Windows Server 2008 : Security Configuration Wizard (part 1) - Understanding the Security Configuration Wizard

Understanding the Security Configuration Wizard

The Security Configuration Wizard (SCW) can help you increase security on a system (or multiple systems). The wizard leads you through the process of identifying several things you can do to increase the security. Elements the SCW examine include

• Services that are needed (and services that aren’t needed)

• Firewall rules to implement

• Registry settings to change

• Audit settings to enable

Tip

Combined, these settings harden the server by reducing the attack surface.
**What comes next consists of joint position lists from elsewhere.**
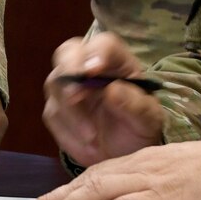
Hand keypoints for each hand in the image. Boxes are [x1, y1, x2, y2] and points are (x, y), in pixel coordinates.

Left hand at [15, 137, 200, 199]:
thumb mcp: (184, 177)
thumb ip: (158, 188)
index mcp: (146, 160)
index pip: (96, 174)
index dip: (66, 189)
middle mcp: (142, 166)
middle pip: (86, 181)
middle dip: (52, 199)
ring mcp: (152, 180)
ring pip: (95, 192)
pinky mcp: (165, 199)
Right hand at [42, 33, 165, 165]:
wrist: (123, 154)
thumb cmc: (139, 128)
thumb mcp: (148, 120)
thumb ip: (135, 105)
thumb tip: (112, 90)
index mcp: (117, 62)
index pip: (104, 45)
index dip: (96, 53)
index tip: (93, 71)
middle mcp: (88, 67)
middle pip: (68, 51)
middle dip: (68, 70)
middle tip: (75, 96)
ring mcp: (68, 86)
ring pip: (55, 84)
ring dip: (71, 112)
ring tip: (92, 138)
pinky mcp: (56, 108)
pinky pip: (52, 114)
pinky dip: (68, 131)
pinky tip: (87, 145)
You can launch the SCW from the Administrative Tools menu. It analyzes the current operations of the system and makes recommendations for changes to make the system more secure. You can create a security policy, edit a security policy, apply a security policy, or roll back the last security policy with the SCW.

The following steps show how to create a security policy with the SCW.

Step	Action
1.	Launch the Security Configuration Wizard from the Administrative Tools menu.
2.	Click Next on the Welcome page.
3.	Select Create A New Security Policy and click Next.
4.	Type the name of the server you want to analyze and click Next.
5.	After the Security Configuration Database has been analyzed, click Next.
6.	Click Next on the Role-Based Configuration page.
7.	Review the server roles. These are the roles that are currently installed, and the SCW uses them to determine which services should be running and which ports should be open. Make any changes desired, and then click Next.
8.	Review the client features. These are the features that are currently installed and used to enable services or support different client features. Make any changes desired and click Next.
9.	Review the options page. These are the administration and other options used to enable services or open ports. Make any changes desired, and then click Next.
10.	If the Additional Services page appears, review them, make any desired changes, and click Next.
11.	On the Handling Unspecified Services page, select the desired action. The default is to not change the startup mode, but it is more secure to select Disable the Service if it is not needed. Note Selecting Disable the Service is more secure; however, you run the risk of disabling a service that the SCW was unaware was needed and affecting the reliability of your system. Choose how to handle unspecified services and click Next.
12.	View the changes that the SCW recommends. Your display should look similar to Figure 1. When you’re satisfied with these changes, click Next.
13.	On the Network Security section, select Skip This Section and click Next. Note The Network Security section enables you to view and manipulate firewall rules for the local firewall. You can click through these settings to identify what the wizard recommends.
14.	On the Registry Settings section, select Skip This Section and click Next. Note The Registry Settings section enables you to view and manipulate different security settings related to SMB security signatures, LDAP signing, and LAN Manager Authentication. You can click through these settings to identify what the wizard recommends.
15.	On the Audit Policy section, click Next.
16.	Ensure that Audit Successful Activities is selected and click Next. Review the Audit Policy Summary page and click Next.
17.	On the Save Security Policy page, click Next.
18.	Notice that the file is saved in c:\windows\security\msscw\policies\ by default. Add a name such as scwtest at the end of the path. Click Next. Note The file is automatically saved as an .xml file with the .xml extension.
19.	Ensure Apply Later is selected and click Next. Click Finish.

Figure 17-1. Confirming service changes by the SCW

At this point, you have a policy created and you can use the scwcmd tool to manipulate it.